As we were discussing oral presentations in class on Friday, I was reminded of my bad habits when putting together a talk. I talk fast and go through things rather quickly. (Students who have taken my classes will nod their heads vigorously in agreement. It keeps them on their toes, and no one is using non-class related social media or checking their phones simply because they quickly learn they cannot multitask effectively in my class in that way.) My presentation speed exceeds one slide per minute in a research talk. (I don’t use slides in my classes except to show a picture on occasion. The bulk is boardwork.) My slides are also information-dense, not with text per se, but simply with data. Over the years I have reduced the density and number of slides, but it still far exceeds the norm.

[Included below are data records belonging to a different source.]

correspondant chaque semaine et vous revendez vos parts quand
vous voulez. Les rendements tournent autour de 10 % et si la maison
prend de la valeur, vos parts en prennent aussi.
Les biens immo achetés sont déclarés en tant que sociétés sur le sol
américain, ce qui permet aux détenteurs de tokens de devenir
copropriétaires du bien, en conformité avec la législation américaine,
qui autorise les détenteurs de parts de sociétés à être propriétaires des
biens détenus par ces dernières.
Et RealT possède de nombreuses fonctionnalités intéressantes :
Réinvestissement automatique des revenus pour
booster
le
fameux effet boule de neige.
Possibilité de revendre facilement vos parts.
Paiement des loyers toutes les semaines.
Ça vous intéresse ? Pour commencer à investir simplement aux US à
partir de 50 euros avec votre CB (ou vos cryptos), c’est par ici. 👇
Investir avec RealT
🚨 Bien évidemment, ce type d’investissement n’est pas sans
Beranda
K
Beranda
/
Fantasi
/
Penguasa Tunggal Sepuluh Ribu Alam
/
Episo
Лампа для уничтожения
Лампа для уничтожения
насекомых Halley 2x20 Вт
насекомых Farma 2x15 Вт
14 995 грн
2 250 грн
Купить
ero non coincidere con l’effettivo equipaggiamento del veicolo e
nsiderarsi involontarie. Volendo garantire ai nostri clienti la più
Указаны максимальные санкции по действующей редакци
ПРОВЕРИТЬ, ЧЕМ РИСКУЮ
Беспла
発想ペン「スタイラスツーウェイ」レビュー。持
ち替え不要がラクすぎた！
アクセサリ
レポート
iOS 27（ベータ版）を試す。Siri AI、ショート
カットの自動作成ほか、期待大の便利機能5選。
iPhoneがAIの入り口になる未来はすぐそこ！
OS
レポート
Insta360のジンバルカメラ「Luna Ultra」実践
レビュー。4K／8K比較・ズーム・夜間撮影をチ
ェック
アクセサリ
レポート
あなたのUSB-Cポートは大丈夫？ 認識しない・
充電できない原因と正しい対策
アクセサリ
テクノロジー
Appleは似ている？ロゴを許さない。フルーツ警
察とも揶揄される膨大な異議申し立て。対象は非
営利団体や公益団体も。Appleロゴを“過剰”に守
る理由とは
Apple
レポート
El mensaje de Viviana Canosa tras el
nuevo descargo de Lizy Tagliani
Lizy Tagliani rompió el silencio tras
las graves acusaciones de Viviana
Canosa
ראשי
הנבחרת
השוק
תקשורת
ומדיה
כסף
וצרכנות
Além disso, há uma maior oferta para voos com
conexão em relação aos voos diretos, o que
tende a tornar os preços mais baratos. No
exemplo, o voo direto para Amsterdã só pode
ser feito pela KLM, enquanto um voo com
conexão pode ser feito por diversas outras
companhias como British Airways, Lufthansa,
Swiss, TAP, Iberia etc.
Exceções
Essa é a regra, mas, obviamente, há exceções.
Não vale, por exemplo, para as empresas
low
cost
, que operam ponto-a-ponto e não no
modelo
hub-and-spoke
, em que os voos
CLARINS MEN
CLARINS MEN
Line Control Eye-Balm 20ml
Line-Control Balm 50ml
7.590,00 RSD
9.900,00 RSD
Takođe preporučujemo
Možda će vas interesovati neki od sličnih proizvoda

So I was very strongly reminded in my class on Friday that I should practice what I preach. I haven’t gotten around to making my slides yet for my presentation in two weeks. (I used to get these things done way ahead of time as a young faculty member, but as my administrative burden has increased, this gets harder to do.) I try not to give the same talk twice. By that I mean covering the bulk of the same material, so it’s actually a fair amount of work to put together a talk since I’m not just slapping together old slides. I try to discuss current work (usually unpublished) although the project is typically reasonably far along that I have plenty of data to share. My goal was to start working on my talk today, but my time got “used” up in other ways at work – all productive, just not always what I plan to do. I suppose if I plan a less dense talk with fewer slides, it might take me less time to prepare. Perhaps that’s a good motivation to practice what I preach. I also tell my students never to wait until the last minute. For many years I’ve practiced what I preach, but it seems to get more difficult every year.